■ **Activity**: Could you set down exactly the lines of the data below, starting at the one that holds "M 187,1023 L" and ending at the one that holds "M 129,669 L 157,683 L 338,748 L 414,798", both included, and only those?

BEGIN Records supplied

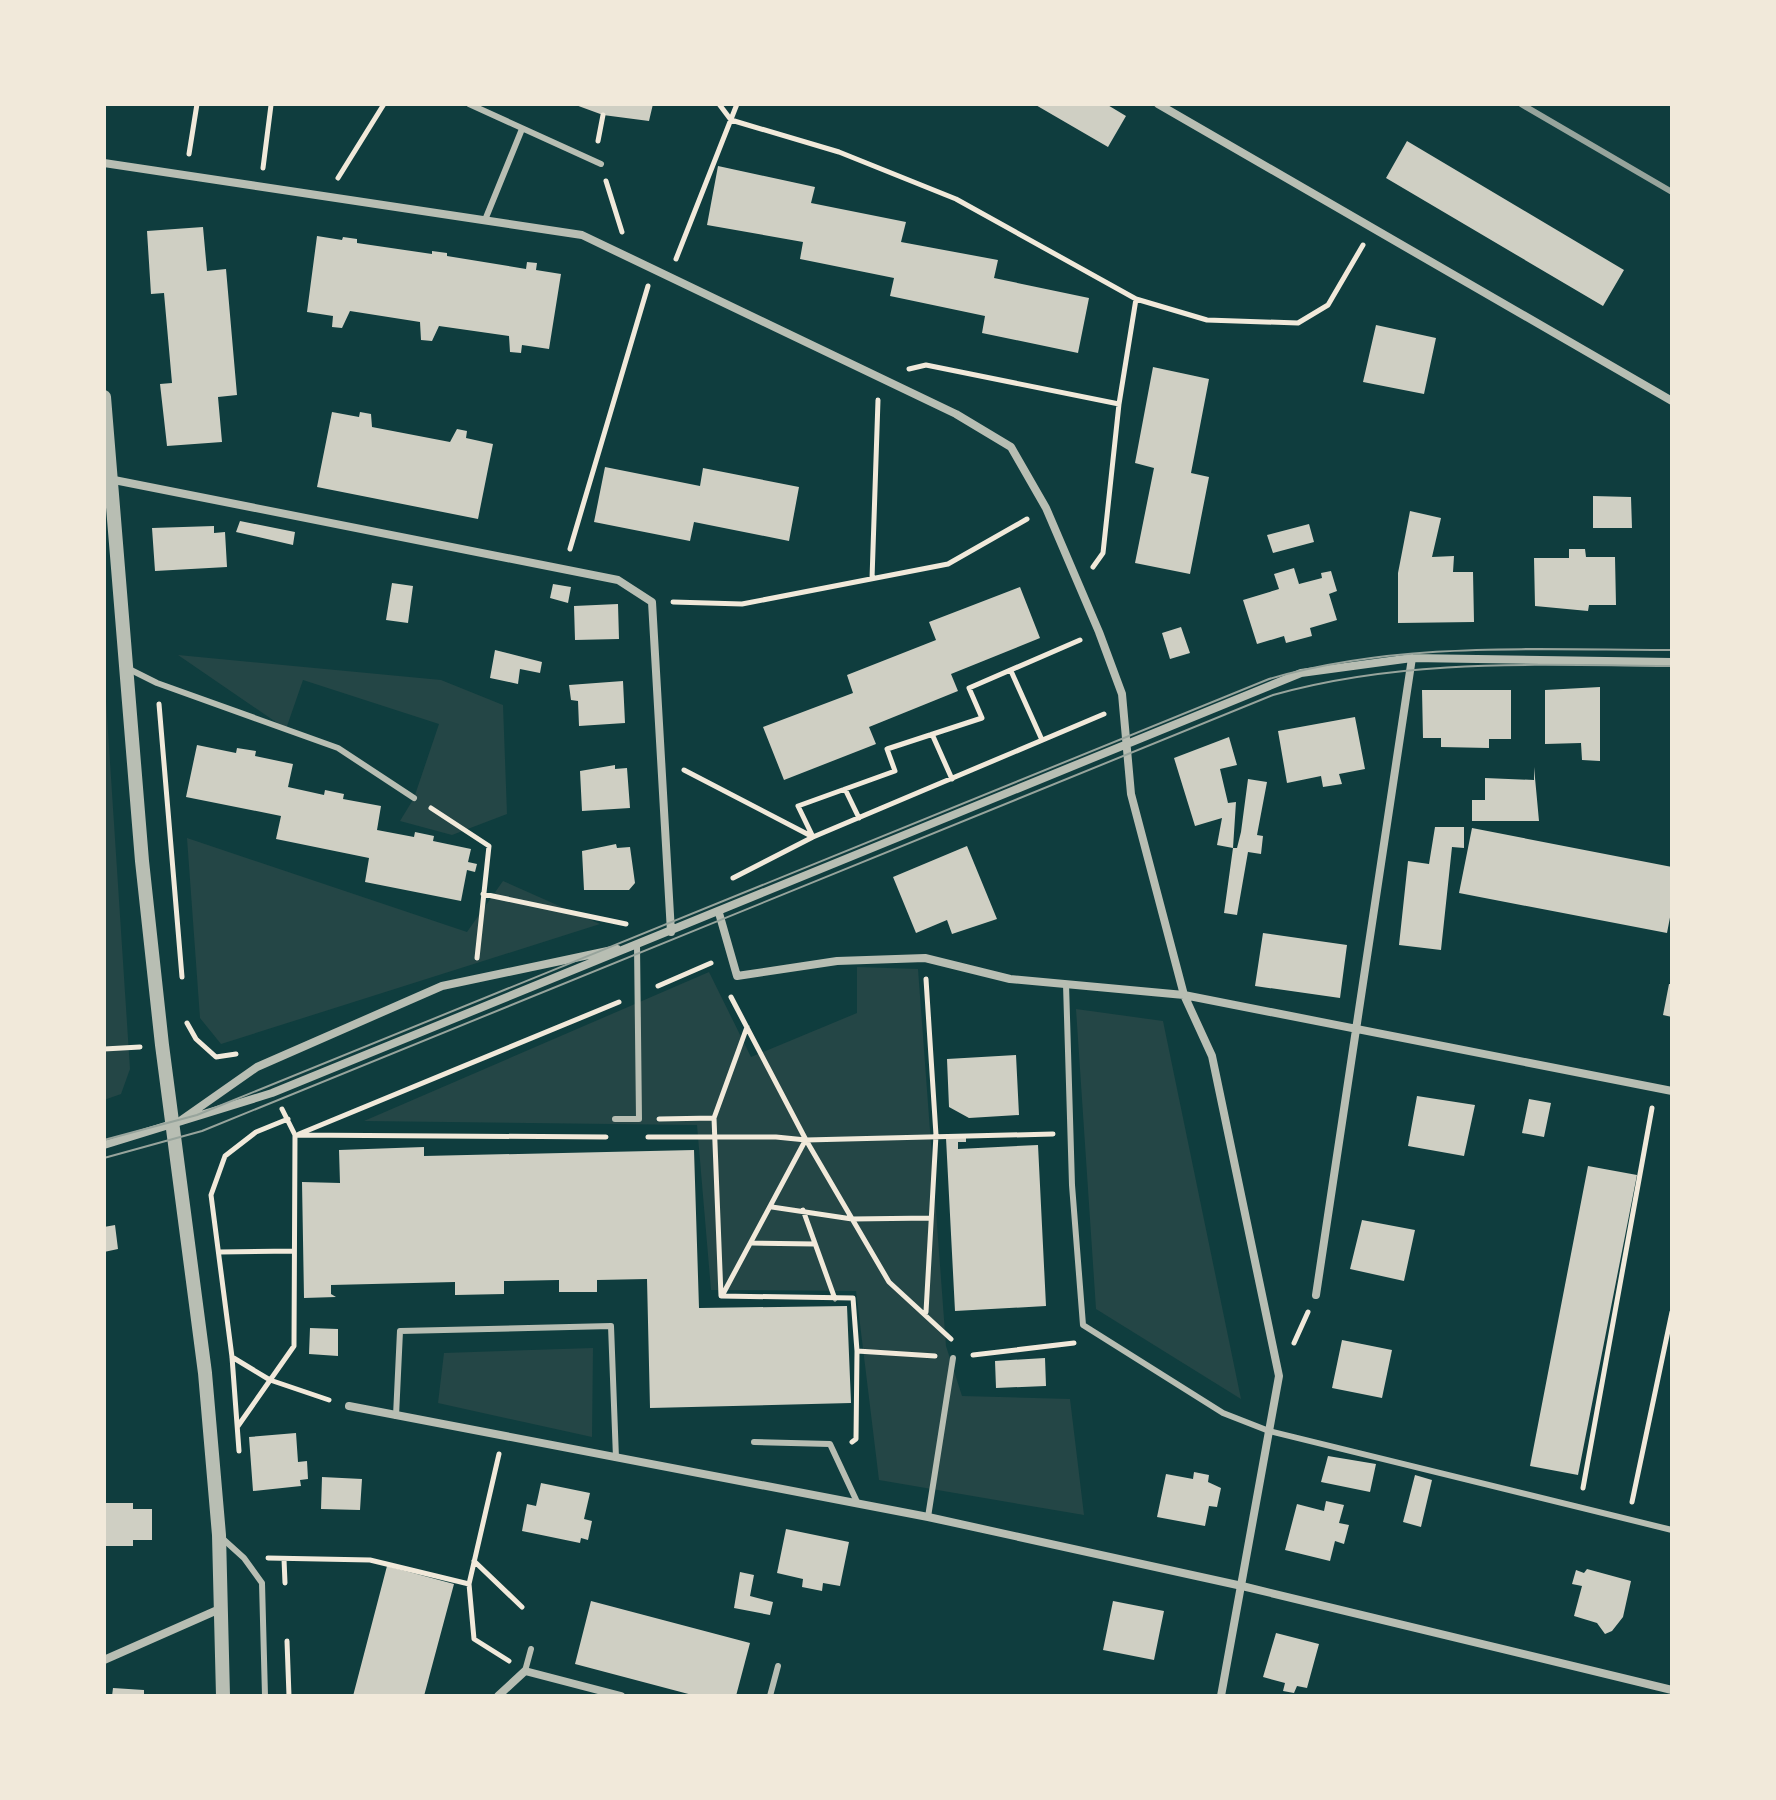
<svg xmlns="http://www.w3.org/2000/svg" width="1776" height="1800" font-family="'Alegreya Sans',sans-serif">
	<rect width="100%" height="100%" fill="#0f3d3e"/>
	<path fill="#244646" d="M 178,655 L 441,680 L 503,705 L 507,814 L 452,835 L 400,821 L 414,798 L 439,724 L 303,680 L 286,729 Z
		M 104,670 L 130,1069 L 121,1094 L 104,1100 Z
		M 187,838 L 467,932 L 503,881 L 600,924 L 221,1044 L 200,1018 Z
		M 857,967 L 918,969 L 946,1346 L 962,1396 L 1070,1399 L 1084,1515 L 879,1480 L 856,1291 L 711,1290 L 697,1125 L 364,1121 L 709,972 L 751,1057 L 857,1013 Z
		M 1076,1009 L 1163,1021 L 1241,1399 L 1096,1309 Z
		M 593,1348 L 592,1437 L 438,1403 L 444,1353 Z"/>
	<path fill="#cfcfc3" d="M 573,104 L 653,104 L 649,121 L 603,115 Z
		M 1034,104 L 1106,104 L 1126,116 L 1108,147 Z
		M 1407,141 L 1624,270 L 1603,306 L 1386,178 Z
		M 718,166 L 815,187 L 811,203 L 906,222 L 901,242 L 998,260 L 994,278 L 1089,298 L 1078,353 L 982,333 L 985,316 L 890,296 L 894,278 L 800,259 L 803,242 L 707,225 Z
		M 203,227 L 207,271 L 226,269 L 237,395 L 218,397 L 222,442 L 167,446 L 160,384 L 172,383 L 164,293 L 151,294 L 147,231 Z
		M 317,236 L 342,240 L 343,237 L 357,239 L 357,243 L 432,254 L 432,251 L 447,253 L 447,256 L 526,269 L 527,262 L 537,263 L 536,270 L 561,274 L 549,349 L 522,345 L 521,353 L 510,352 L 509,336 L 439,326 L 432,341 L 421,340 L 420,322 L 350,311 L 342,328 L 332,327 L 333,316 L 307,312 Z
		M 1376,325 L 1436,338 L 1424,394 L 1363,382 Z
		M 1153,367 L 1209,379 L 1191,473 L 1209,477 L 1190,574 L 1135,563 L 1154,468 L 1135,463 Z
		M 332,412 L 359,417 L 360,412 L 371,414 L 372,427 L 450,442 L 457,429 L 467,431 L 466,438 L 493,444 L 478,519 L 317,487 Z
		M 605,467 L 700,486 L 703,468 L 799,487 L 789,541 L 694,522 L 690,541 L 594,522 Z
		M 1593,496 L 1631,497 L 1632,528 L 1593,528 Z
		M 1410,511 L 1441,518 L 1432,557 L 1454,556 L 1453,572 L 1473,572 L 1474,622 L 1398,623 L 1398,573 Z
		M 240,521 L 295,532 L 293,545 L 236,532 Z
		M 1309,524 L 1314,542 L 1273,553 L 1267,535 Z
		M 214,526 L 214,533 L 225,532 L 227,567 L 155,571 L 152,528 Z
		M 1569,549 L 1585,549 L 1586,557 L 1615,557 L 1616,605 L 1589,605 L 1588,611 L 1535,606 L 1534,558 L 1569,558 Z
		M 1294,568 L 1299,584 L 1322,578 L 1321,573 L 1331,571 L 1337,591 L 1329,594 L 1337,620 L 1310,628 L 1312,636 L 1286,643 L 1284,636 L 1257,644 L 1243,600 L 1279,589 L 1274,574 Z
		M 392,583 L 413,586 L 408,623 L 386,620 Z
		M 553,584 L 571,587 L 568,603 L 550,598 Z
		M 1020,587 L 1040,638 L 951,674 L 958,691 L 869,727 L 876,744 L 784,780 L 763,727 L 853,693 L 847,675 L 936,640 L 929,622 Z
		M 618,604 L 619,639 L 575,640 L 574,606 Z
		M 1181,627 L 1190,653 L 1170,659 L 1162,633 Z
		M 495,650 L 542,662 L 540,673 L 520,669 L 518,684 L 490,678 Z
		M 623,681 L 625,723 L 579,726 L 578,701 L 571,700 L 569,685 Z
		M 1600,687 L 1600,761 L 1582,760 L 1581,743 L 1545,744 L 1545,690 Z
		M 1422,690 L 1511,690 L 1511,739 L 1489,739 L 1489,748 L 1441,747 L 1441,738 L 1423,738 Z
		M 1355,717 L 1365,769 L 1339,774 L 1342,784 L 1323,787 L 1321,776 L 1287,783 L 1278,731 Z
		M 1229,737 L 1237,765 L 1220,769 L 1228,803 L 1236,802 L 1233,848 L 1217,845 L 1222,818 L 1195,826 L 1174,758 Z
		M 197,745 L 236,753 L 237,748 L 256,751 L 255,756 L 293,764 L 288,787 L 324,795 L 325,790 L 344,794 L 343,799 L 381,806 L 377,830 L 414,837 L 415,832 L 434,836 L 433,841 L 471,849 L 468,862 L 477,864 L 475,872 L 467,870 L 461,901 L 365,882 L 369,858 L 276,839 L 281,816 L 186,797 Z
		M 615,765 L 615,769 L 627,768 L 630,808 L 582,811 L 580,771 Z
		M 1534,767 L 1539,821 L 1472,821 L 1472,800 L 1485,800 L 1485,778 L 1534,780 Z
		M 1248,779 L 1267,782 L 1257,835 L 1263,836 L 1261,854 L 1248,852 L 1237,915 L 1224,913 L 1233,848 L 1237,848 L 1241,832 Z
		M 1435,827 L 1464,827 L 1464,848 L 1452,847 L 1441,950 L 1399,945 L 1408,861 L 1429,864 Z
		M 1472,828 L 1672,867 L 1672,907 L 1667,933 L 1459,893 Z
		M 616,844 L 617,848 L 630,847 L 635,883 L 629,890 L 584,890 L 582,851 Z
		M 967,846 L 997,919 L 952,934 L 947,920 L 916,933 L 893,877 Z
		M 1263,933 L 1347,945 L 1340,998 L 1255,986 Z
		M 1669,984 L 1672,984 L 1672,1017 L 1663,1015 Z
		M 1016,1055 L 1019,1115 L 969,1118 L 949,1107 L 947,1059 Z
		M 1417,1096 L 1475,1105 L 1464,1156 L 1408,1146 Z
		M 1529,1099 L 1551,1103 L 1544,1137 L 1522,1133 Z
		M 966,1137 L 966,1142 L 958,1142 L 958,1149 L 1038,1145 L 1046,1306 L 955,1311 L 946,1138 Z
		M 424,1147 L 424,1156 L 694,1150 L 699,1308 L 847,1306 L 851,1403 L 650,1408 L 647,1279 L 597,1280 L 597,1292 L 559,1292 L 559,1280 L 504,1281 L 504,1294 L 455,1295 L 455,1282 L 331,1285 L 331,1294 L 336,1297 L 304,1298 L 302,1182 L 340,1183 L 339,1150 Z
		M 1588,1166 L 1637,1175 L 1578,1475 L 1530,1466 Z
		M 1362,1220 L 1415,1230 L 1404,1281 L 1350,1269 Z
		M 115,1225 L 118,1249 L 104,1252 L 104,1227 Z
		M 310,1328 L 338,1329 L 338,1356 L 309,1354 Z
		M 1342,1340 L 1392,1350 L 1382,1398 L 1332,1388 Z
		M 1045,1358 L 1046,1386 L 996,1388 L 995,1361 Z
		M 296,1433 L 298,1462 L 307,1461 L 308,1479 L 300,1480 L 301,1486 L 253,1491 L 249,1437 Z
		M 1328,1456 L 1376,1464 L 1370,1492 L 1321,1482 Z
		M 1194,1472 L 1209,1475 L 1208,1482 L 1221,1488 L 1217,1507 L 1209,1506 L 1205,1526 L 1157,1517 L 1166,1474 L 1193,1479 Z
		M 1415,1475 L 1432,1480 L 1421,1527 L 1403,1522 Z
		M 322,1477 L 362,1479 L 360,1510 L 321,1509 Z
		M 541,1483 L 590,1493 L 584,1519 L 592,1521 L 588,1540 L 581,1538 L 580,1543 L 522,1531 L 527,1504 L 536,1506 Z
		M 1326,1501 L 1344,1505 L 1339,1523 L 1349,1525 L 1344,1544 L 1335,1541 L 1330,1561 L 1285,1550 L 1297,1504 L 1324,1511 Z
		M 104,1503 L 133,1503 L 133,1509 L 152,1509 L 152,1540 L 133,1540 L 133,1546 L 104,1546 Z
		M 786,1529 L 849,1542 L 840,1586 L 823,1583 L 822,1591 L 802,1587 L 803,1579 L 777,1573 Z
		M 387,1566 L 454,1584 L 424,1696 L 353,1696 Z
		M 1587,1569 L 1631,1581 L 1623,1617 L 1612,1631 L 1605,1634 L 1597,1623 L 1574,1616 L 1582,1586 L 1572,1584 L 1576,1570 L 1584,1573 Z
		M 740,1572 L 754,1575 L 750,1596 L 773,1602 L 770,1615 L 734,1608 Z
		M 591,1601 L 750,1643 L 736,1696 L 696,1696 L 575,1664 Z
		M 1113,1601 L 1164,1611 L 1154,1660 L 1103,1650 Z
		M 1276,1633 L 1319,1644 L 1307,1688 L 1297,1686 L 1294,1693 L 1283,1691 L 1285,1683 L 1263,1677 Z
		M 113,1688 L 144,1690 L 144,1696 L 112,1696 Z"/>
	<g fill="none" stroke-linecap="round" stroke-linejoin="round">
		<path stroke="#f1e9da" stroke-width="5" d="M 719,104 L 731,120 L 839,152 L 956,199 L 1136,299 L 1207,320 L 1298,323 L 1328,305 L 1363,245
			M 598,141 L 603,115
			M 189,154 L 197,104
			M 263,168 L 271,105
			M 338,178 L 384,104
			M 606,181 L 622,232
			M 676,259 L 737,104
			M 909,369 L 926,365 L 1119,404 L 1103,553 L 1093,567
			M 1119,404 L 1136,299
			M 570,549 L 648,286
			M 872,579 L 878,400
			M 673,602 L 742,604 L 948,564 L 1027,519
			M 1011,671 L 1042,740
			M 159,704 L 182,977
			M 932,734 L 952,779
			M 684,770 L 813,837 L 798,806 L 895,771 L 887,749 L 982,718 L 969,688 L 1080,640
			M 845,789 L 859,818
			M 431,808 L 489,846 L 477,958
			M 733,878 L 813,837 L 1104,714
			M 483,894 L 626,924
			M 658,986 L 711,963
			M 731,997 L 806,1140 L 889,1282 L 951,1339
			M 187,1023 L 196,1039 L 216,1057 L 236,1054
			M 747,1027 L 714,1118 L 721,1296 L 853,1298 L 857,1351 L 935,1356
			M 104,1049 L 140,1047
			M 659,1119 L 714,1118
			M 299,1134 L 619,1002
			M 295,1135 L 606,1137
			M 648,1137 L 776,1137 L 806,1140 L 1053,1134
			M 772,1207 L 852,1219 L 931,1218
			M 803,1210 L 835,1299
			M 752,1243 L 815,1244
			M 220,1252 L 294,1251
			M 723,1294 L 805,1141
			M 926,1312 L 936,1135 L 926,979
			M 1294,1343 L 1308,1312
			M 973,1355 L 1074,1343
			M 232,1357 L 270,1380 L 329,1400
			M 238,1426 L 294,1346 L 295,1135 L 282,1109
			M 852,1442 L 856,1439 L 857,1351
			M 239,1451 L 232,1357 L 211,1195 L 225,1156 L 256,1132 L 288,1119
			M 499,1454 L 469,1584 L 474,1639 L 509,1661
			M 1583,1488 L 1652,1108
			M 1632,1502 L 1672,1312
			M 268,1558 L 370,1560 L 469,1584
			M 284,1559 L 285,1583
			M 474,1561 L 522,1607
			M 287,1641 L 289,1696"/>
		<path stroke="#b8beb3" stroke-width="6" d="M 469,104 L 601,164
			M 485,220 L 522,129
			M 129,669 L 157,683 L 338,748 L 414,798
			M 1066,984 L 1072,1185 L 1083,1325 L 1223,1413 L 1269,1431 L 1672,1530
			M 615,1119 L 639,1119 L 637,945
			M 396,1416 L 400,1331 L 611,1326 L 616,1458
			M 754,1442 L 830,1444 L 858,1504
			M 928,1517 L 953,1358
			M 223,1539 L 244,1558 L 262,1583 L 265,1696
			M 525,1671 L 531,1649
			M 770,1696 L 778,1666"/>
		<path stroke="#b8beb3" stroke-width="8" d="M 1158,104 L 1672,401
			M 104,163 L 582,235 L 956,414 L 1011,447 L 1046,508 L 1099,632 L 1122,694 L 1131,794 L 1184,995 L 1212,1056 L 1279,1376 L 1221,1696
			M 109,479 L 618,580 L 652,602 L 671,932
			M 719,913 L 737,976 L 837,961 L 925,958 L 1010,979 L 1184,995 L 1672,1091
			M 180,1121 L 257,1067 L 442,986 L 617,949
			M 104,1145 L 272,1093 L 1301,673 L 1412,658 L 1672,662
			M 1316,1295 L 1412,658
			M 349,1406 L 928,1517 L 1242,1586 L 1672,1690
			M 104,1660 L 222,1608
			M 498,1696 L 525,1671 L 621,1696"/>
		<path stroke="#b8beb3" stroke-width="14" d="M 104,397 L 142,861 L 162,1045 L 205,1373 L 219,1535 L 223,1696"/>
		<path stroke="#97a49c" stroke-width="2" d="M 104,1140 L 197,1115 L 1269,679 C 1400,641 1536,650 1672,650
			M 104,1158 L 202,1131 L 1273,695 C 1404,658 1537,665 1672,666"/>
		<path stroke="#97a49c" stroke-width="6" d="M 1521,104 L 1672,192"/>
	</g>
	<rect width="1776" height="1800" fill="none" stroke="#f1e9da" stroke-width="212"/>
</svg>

END Records supplied

■ **Response for this exercise**:
			M 187,1023 L 196,1039 L 216,1057 L 236,1054
			M 747,1027 L 714,1118 L 721,1296 L 853,1298 L 857,1351 L 935,1356
			M 104,1049 L 140,1047
			M 659,1119 L 714,1118
			M 299,1134 L 619,1002
			M 295,1135 L 606,1137
			M 648,1137 L 776,1137 L 806,1140 L 1053,1134
			M 772,1207 L 852,1219 L 931,1218
			M 803,1210 L 835,1299
			M 752,1243 L 815,1244
			M 220,1252 L 294,1251
			M 723,1294 L 805,1141
			M 926,1312 L 936,1135 L 926,979
			M 1294,1343 L 1308,1312
			M 973,1355 L 1074,1343
			M 232,1357 L 270,1380 L 329,1400
			M 238,1426 L 294,1346 L 295,1135 L 282,1109
			M 852,1442 L 856,1439 L 857,1351
			M 239,1451 L 232,1357 L 211,1195 L 225,1156 L 256,1132 L 288,1119
			M 499,1454 L 469,1584 L 474,1639 L 509,1661
			M 1583,1488 L 1652,1108
			M 1632,1502 L 1672,1312
			M 268,1558 L 370,1560 L 469,1584
			M 284,1559 L 285,1583
			M 474,1561 L 522,1607
			M 287,1641 L 289,1696"/>
		<path stroke="#b8beb3" stroke-width="6" d="M 469,104 L 601,164
			M 485,220 L 522,129
			M 129,669 L 157,683 L 338,748 L 414,798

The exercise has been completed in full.